» TEXTO APRESENTADO:
# # # # # # #
Parques lineares: novo modelo integra lazer e meio ambiente na cidade de São Paulo

Construídos ao longo do curso de rios, canais e córregos, áreas verdes oferecem uma alternativa sustentável para minimizar os impactos ambientais da expansão urbana e melhorar a qualidade de vida dos cidadãos

Parque Tiquatira, na zona leste, é o primeiro parque linear de São Paulo. Foto: catracalivre

Por Carina Brito (carinadsbrito@gmail.com); Laís Ribeiro (la.ribeiro97@gmail.com); Leticia Fuentes (lepagliarini11@gmail.com), Maria Beatriz Barros (mabi.barros.s@gmail.com); Mariana Mallet (marimcp97@gmail.com) e Mariana Gonçalves (mariana.vick.goncalves@gmail.com)

Parques lineares, ou greenways, são intervenções urbanísticas construídas ao longo de cursos d’água. Normalmente maiores em seu comprimento do que na sua largura – por acompanhar o trajeto de rios e córregos e estarem sempre associados à rede hídrica – tais espaços são capazes de conectar áreas verdes, proteger e recuperar o ecossistema, controlar enchentes, abrigar práticas de lazer, esporte e cultura, além de contribuir com alternativas não motorizadas de mobilidade urbana. O próprio termo greenway (“caminho verde”, em português) é uma referência a cinturões de vegetação associadas ao tráfego não motorizado, indicando movimento – de água, pessoas, animais, sementes, entre outros.

Preocupada com a perda da qualidade de vida socioambiental na cidade de São Paulo, Mariana Corrêa Soares, mestre pela Faculdade de Arquitetura e Urbanismo (FAU) da USP, se voltou aos impactos dos parques lineares na maior metrópole da América Latina. Em sua dissertação, a urbanista recorreu a estudos que avaliavam a implantação dessas áreas na cidade, além de fazer entrevistas e visitas de campo a fim de abordar o tema a partir de uma perspectiva paisagística, pontuando suas problemáticas e defendendo a participação popular na construção e ocupação dos espaços urbanos.

Segundo a pesquisadora, os parques lineares são uma iniciativa sustentável de uso e ocupação das áreas urbanas de fundo de vale – pontos mais baixos de um terreno acidentado, formando uma calha por onde escoam as águas das chuvas – nos âmbitos ambiental, social, econômico e cultural. Geralmente, tais partes dos rios são canalizadas e ocultadas por avenidas. Os parques lineares procuram, justamente, ocupar esses pontos, a fim de evitar o processo de pavimentação.

“Por sua linearidade, essas áreas verdes potencializam os fluxos de pessoas, ciclistas, avifauna e de vida na cidade. Os fundos de vale tem declividade mais suave e, em conjunto, formam a rede hídrica que, sob essa ótica, constitui um grande potencial de mobilidade associada à circulação não motorizada”, afirma a autora da dissertação. “Essa rede de possíveis áreas verdes traz contribuições naturais da vegetação na cidade, como sequestro de carbono, contribuindo para uma melhor qualidade do ar”, explica Mariana.
# # # # # # #
» EXTRATO DOS DADOS:
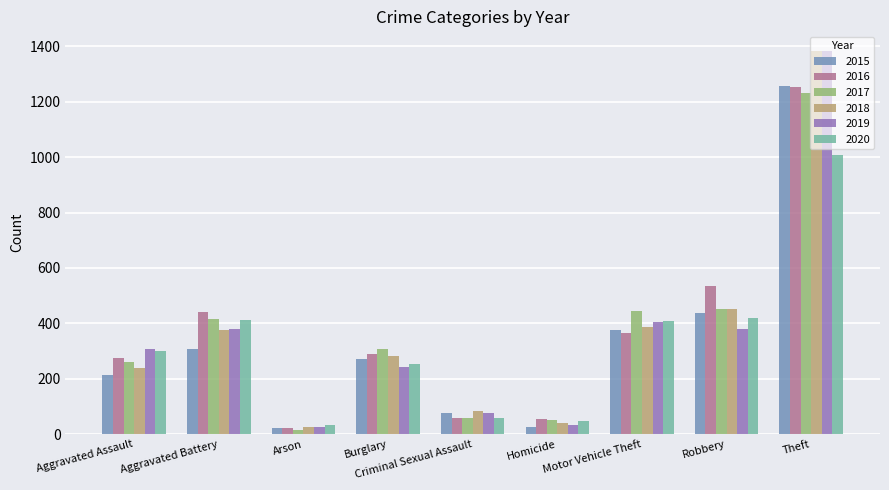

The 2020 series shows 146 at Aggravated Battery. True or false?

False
# # # # # # #
» O QUE FAZER:
a - Responda às perguntas a seguir com base no texto apresentado.
(i) Qual parque o texto indica como o primeiro parque linear de São Paulo?
(ii) Em qual faculdade Mariana Corrêa Soares obteve o título de mestre?
(iii) Que contribuição natural da vegetação é associada a uma melhor qualidade do ar?
b - Indique se cada afirmação concorda com o texto apresentado. Responda com sim ou não e cite as palavras do texto que decidem a questão.
(i) Os parques lineares costumam ser mais largos do que compridos.
(ii) Em sua dissertação, a urbanista fez entrevistas e visitas de campo.
(iii) Os parques lineares buscam pavimentar os fundos de vale.
c - Transcreva literalmente o trecho do texto apresentado entre "Preocupada com a" e "dos espaços urbanos.", inclusive.
Use apenas o texto apresentado como base para responder.

» RESULTADOS ESPERADOS:
a -
(i) O Parque Tiquatira, na zona leste.
(ii) Na Faculdade de Arquitetura e Urbanismo (FAU) da USP.
(iii) O sequestro de carbono.

b -
(i) Não: "Normalmente maiores em seu comprimento do que na sua largura".
(ii) Sim: "além de fazer entrevistas e visitas de campo".
(iii) Não: "a fim de evitar o processo de pavimentação".

c -
Preocupada com a perda da qualidade de vida socioambiental na cidade de São Paulo, Mariana Corrêa Soares, mestre pela Faculdade de Arquitetura e Urbanismo (FAU) da USP, se voltou aos impactos dos parques lineares na maior metrópole da América Latina. Em sua dissertação, a urbanista recorreu a estudos que avaliavam a implantação dessas áreas na cidade, além de fazer entrevistas e visitas de campo a fim de abordar o tema a partir de uma perspectiva paisagística, pontuando suas problemáticas e defendendo a participação popular na construção e ocupação dos espaços urbanos.